▼▼▼

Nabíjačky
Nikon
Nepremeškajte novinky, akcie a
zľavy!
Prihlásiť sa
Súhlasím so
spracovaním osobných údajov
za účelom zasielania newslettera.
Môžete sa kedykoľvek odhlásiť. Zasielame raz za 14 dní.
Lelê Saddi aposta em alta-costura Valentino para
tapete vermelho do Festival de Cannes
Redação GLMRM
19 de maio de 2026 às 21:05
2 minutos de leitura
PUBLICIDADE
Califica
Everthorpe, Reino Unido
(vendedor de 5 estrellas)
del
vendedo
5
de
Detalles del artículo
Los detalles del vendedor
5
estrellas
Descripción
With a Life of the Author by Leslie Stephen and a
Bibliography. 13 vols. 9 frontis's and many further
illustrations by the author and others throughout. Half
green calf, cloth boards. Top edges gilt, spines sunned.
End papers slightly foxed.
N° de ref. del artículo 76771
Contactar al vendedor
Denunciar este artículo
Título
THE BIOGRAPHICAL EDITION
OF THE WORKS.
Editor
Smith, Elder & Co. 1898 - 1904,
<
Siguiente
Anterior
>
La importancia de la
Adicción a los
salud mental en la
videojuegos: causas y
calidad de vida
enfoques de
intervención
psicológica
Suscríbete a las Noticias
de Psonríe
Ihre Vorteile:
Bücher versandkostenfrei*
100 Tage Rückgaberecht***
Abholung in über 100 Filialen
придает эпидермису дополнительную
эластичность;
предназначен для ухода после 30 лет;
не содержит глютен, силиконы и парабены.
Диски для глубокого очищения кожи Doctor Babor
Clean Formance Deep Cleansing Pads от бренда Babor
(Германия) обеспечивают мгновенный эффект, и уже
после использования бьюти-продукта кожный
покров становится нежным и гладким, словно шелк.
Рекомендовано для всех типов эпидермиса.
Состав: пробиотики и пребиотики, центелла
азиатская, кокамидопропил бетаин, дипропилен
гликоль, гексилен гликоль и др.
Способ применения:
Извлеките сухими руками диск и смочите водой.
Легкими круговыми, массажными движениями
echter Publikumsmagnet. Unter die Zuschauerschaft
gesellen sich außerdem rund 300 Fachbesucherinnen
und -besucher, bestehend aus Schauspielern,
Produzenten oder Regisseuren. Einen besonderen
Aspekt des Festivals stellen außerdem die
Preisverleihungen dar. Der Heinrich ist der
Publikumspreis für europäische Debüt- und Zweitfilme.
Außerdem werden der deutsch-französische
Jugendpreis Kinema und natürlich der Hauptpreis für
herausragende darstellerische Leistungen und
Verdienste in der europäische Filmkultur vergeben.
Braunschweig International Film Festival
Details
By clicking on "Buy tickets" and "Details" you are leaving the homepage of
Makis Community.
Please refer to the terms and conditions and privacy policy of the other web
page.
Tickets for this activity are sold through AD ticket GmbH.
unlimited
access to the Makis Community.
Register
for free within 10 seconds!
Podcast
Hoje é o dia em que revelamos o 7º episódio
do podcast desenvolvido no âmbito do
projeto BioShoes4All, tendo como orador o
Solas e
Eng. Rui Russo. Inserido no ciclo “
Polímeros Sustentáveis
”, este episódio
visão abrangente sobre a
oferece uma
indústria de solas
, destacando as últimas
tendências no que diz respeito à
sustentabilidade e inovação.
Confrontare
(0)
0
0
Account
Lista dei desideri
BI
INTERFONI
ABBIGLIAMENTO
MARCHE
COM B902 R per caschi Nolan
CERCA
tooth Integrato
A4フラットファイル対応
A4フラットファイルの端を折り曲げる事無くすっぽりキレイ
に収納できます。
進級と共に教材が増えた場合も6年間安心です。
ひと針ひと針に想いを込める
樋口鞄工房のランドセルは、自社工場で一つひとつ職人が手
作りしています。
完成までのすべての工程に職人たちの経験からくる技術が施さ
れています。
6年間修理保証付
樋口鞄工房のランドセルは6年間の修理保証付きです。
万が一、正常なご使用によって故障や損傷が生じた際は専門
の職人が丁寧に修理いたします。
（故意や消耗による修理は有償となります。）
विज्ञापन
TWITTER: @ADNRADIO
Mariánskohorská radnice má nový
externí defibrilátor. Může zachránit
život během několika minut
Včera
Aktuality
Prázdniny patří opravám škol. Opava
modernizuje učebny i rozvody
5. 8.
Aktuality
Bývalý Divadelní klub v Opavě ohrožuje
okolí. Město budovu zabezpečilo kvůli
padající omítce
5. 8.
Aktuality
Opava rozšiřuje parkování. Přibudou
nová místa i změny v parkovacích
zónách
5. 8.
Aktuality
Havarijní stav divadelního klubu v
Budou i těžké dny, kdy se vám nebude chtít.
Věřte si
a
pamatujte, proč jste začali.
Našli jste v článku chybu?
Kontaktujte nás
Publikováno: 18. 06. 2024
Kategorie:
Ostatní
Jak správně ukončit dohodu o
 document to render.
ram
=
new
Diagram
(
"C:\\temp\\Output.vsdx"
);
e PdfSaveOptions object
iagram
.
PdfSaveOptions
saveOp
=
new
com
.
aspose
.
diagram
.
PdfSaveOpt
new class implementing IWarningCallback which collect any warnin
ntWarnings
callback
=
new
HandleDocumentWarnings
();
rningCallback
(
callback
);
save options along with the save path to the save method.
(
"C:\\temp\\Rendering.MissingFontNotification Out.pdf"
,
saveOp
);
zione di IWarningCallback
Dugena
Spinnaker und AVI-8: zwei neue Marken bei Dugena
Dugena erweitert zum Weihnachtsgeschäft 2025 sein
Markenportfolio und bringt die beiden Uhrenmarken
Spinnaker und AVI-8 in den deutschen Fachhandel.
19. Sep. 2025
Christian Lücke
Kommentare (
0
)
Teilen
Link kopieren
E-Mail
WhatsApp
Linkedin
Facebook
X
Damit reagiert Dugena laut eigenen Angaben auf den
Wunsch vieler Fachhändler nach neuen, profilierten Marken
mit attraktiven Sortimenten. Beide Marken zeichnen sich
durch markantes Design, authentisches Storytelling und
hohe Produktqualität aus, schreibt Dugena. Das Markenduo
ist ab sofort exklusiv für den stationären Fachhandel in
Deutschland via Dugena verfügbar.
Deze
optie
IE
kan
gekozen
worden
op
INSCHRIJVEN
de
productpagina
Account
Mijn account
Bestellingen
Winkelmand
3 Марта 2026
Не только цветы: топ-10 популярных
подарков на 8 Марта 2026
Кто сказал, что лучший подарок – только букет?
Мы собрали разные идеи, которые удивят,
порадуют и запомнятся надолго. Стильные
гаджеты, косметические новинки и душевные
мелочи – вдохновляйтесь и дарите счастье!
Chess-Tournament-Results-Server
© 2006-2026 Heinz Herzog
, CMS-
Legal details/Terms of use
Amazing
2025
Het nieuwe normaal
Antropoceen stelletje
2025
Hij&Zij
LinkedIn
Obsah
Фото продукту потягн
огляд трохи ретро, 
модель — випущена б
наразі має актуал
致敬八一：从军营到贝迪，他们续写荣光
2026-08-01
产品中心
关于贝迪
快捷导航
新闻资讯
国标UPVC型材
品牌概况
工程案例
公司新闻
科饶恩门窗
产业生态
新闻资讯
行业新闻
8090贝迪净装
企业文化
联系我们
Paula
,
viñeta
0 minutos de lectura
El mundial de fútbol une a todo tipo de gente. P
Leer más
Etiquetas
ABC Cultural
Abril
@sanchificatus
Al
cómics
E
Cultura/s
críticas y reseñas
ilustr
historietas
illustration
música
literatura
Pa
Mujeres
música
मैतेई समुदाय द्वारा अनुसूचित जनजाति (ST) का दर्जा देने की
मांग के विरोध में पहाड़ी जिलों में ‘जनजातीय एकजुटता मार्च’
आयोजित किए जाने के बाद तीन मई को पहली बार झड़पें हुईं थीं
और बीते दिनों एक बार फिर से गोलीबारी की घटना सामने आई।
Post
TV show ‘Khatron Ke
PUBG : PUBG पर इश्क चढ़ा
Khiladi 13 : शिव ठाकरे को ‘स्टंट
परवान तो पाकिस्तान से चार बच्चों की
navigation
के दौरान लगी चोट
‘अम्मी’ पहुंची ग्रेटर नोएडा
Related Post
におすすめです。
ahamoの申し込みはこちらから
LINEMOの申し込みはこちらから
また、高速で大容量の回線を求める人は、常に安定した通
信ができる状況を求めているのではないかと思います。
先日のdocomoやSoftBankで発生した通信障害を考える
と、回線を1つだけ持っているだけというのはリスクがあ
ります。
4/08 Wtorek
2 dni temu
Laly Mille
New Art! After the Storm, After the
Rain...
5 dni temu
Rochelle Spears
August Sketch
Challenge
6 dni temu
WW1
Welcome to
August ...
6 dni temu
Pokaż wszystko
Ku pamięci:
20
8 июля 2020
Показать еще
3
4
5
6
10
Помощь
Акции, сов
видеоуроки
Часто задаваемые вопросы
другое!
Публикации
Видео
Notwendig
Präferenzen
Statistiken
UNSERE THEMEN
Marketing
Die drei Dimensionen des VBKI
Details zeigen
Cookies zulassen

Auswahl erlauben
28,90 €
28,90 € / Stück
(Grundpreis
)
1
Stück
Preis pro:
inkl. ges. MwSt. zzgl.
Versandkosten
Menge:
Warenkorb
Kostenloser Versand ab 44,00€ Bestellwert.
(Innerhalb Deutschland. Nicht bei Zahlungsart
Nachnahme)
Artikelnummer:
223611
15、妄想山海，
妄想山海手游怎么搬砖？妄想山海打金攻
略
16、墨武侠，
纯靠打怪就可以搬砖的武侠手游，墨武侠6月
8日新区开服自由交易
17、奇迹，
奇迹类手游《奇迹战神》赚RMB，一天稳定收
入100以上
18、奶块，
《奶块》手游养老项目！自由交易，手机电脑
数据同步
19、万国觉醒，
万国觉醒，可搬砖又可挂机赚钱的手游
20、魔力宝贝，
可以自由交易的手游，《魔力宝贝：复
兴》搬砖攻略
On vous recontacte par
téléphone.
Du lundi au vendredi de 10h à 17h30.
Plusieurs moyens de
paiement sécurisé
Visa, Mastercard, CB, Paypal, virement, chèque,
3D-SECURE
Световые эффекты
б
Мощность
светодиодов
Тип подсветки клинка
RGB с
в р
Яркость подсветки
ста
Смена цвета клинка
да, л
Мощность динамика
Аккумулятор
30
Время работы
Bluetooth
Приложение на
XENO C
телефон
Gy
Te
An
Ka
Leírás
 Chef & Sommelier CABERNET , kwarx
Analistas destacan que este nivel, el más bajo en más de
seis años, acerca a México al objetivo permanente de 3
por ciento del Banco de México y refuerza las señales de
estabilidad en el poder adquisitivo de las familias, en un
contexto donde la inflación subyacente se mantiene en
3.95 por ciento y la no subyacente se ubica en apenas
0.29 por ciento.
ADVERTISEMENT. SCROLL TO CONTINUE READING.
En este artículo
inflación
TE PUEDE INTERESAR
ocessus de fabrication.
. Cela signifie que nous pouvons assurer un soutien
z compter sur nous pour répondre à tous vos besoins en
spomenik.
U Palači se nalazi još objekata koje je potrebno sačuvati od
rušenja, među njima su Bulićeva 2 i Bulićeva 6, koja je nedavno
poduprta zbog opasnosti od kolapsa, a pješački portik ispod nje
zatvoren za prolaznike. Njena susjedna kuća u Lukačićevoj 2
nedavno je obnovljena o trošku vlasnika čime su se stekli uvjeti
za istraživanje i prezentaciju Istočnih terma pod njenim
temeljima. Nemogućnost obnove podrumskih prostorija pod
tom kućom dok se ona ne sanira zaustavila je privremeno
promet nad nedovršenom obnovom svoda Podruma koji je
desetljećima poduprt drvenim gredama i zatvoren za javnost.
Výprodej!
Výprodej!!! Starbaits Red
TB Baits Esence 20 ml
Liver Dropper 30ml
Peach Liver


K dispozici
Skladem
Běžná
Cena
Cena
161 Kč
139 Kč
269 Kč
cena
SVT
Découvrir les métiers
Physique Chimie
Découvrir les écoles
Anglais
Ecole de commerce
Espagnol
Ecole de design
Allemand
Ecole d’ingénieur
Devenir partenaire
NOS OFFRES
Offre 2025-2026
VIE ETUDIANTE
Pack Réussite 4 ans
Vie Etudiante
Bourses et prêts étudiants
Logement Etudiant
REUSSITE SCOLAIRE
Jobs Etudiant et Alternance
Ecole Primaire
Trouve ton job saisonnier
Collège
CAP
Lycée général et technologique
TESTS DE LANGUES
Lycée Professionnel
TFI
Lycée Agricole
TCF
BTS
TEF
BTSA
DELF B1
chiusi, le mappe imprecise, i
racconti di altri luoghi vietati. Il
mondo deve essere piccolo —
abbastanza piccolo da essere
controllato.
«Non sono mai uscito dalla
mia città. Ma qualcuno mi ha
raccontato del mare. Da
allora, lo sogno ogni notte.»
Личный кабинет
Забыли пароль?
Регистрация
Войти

▲▲▲

Directions for this task: Reproduce verbatim everything from the start of the rows down to the line containing "придает эпидермису дополнительную", inclusive of both ends.

Written answer:
Nabíjačky
Nikon
Nepremeškajte novinky, akcie a
zľavy!
Prihlásiť sa
Súhlasím so
spracovaním osobných údajov
za účelom zasielania newslettera.
Môžete sa kedykoľvek odhlásiť. Zasielame raz za 14 dní.
Lelê Saddi aposta em alta-costura Valentino para
tapete vermelho do Festival de Cannes
Redação GLMRM
19 de maio de 2026 às 21:05
2 minutos de leitura
PUBLICIDADE
Califica
Everthorpe, Reino Unido
(vendedor de 5 estrellas)
del
vendedo
5
de
Detalles del artículo
Los detalles del vendedor
5
estrellas
Descripción
With a Life of the Author by Leslie Stephen and a
Bibliography. 13 vols. 9 frontis's and many further
illustrations by the author and others throughout. Half
green calf, cloth boards. Top edges gilt, spines sunned.
End papers slightly foxed.
N° de ref. del artículo 76771
Contactar al vendedor
Denunciar este artículo
Título
THE BIOGRAPHICAL EDITION
OF THE WORKS.
Editor
Smith, Elder & Co. 1898 - 1904,
<
Siguiente
Anterior
>
La importancia de la
Adicción a los
salud mental en la
videojuegos: causas y
calidad de vida
enfoques de
intervención
psicológica
Suscríbete a las Noticias
de Psonríe
Ihre Vorteile:
Bücher versandkostenfrei*
100 Tage Rückgaberecht***
Abholung in über 100 Filialen
придает эпидермису дополнительную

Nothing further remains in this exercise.